> Extrait du document
****

Alors qu'un comité de surveillance vient de publier une salve de nouveaux documents et photos liés au financier et à son cercle d'amis célèbres, il y a quelques jours, voilà que le New York Times se pointe à son tour avec une longue enquête sur les débuts du financier et les origines de sa fortune. Une fortune construite à partir de coups de chance, de coups du sort et de coups bas.
Pour comprendre le fonctionnement de Jeffrey Epstein, il faut retourner à l'an 1976. C'est alors un professeur de mathématiques et de physique de seulement 23 ans, à la tignasse ébouriffée et au visage anguleux, engoncé dans un pull à col roulé. Mais l'ex-étudiant a les dents longues et un objectif. Devenir immensément riche.
Un soir du début d'année, Jeffrey Epstein se retrouve convié à un événement dans une galerie d'art du centre de Manhattan. Le jeune enseignant hésite à s'y rendre. A l'époque, il ne sort pas beaucoup. Il se force à accepter.
Il vient de l'apprendre à l'époque, mais ses méthodes d'enseignement n'ont pas convaincu la direction de l'école Dalton. Il est sommé de quitter l'établissement à la fin de l'année universitaire.
A la galerie, le futur chômeur croise un parent d'élève. Ce dernier, très impressionné par les dons exceptionnels du jeune professeur, lui suggère d'entreprendre une carrière à Wall Street. Intrigué, Jeffrey est partant. On le met alors en contact avec un certain Ace Greenberg, un cadre supérieur de la banque d'investissement Bear Stearns.
Même si Jeffrey n'a aucune idée du fonctionnement de Wall Street et de la finance, le professeur fait forte impression lors de son entretien. D'autant que son futur patron, Ace Greenberg, ne souhaite engager que des «PSD»: des personnes pauvres, intelligentes, et animées d'une «profonde ambition de devenir riches». Le jeune professeur, qui a grandi dans une famille ouvrière de Coney Island, a exactement le profil de l'emploi.
Bientôt considéré comme le protégé d'Ace Greenberg, Jeffrey Epstein fait son trou dans le cabinet et, tel le personnage de Rastignac dans le roman de Balzac, ne lésine sur aucune méthode de séduction pour gravir les échelons: à commencer par fréquenter la fille du patron.
«Il était très talentueux», se souvient pour sa part un autre cadre de la banque, Michael Tennenbaum, au New York Times. Mais voilà que, quelques mois plus tard, fin 1976, ce même responsable reçoit un coup de fil des RH de la banque. Si le CV de Jeffrey Epstein inscrit en toutes lettres qu'il est diplômé de deux universités en Californie, en réalité:
Convoqué dans le bureau de son supérieur, Jeffrey Epstein est mis devant le fait accompli. «Vous avez menti sur vos études», lâche Michael Tennenbaum.

****

> Extrait de données
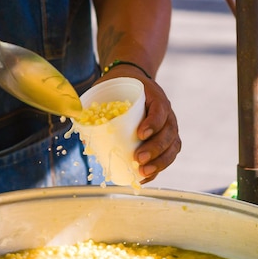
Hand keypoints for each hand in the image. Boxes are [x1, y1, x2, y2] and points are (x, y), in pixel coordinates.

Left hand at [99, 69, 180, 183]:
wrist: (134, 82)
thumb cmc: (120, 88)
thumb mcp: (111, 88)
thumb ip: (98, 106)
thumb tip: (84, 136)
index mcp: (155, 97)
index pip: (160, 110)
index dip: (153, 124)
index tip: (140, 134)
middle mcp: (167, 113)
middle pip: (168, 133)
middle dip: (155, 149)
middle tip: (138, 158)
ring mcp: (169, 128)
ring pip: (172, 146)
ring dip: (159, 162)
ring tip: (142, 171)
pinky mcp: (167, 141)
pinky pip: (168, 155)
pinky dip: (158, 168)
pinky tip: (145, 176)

****

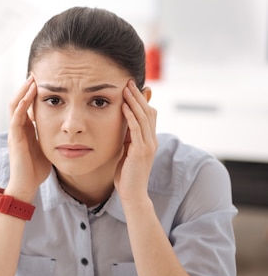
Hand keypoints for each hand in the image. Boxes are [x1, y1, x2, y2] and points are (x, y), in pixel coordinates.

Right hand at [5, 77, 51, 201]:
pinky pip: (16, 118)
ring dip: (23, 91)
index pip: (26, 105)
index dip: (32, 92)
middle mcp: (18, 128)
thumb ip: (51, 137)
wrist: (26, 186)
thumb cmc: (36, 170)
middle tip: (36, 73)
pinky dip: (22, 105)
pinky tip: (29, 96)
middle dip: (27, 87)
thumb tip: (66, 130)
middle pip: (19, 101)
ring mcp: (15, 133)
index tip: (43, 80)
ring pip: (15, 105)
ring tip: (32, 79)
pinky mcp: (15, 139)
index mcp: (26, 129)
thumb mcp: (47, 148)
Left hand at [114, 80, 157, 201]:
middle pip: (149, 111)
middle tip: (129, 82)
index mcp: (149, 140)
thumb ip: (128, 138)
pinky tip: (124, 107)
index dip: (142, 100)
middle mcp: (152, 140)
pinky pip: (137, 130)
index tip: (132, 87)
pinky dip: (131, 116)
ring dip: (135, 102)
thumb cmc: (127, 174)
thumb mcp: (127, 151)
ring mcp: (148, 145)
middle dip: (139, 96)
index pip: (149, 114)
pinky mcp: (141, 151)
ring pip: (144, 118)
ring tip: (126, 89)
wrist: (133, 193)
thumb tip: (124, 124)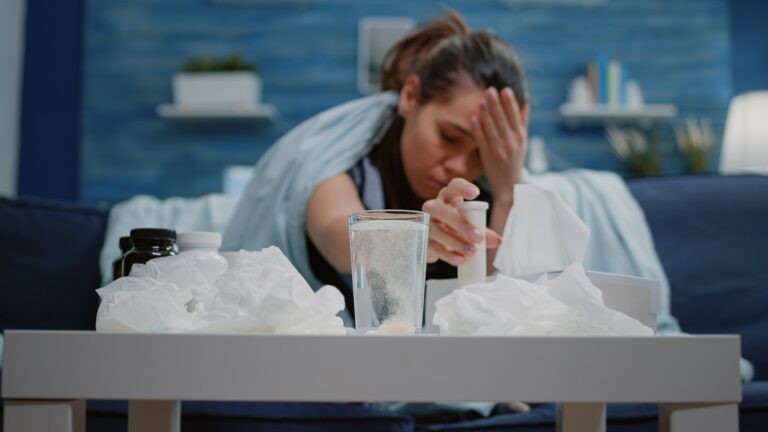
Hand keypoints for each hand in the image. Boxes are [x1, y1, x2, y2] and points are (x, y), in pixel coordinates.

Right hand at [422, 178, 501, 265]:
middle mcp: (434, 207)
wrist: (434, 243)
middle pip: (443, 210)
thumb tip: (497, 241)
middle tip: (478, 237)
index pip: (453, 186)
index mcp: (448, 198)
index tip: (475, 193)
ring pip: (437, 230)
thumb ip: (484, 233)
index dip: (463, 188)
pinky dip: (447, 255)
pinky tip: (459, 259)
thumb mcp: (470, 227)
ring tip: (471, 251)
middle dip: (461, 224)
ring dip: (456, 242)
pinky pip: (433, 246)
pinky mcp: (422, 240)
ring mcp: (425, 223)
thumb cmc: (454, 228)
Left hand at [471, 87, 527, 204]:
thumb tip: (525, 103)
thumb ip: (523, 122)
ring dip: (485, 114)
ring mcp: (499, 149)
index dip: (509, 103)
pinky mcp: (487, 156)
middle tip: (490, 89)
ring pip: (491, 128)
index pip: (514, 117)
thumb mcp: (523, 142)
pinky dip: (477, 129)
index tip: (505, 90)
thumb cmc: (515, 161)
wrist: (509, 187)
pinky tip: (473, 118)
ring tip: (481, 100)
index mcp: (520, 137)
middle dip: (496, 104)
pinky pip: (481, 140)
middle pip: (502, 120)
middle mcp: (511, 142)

****

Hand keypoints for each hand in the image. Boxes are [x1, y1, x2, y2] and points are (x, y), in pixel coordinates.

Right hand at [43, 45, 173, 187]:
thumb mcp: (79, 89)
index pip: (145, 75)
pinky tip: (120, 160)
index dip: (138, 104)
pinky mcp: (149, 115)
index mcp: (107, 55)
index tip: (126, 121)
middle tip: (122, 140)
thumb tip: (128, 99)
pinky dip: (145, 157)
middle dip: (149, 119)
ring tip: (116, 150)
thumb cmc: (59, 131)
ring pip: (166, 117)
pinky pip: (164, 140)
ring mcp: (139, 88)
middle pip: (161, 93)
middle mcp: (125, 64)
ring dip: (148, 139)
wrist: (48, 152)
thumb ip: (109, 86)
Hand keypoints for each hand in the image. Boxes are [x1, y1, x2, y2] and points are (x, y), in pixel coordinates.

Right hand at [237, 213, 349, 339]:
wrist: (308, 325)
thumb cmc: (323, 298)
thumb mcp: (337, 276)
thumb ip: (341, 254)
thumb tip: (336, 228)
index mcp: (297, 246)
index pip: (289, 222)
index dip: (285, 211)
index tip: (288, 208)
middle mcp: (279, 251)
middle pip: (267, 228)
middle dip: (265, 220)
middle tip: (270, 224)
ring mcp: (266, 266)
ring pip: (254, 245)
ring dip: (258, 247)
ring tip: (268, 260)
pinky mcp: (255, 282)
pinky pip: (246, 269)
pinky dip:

****

> Consigne 1
Recopiez le passage de l'extrait sur les débuts de Jeffrey Epstein compris entre « Pour comprendre le » et « Devenir immensément riche. », ces deux bornes incluses.
> Consigne 2
Selon l'extrait sur les débuts de Jeffrey Epstein, quel âge avait-il en 1976 ?

> Réponse 1
Pour comprendre le fonctionnement de Jeffrey Epstein, il faut retourner à l'an 1976. C'est alors un professeur de mathématiques et de physique de seulement 23 ans, à la tignasse ébouriffée et au visage anguleux, engoncé dans un pull à col roulé. Mais l'ex-étudiant a les dents longues et un objectif. Devenir immensément riche.

> Réponse 2
Il avait 23 ans.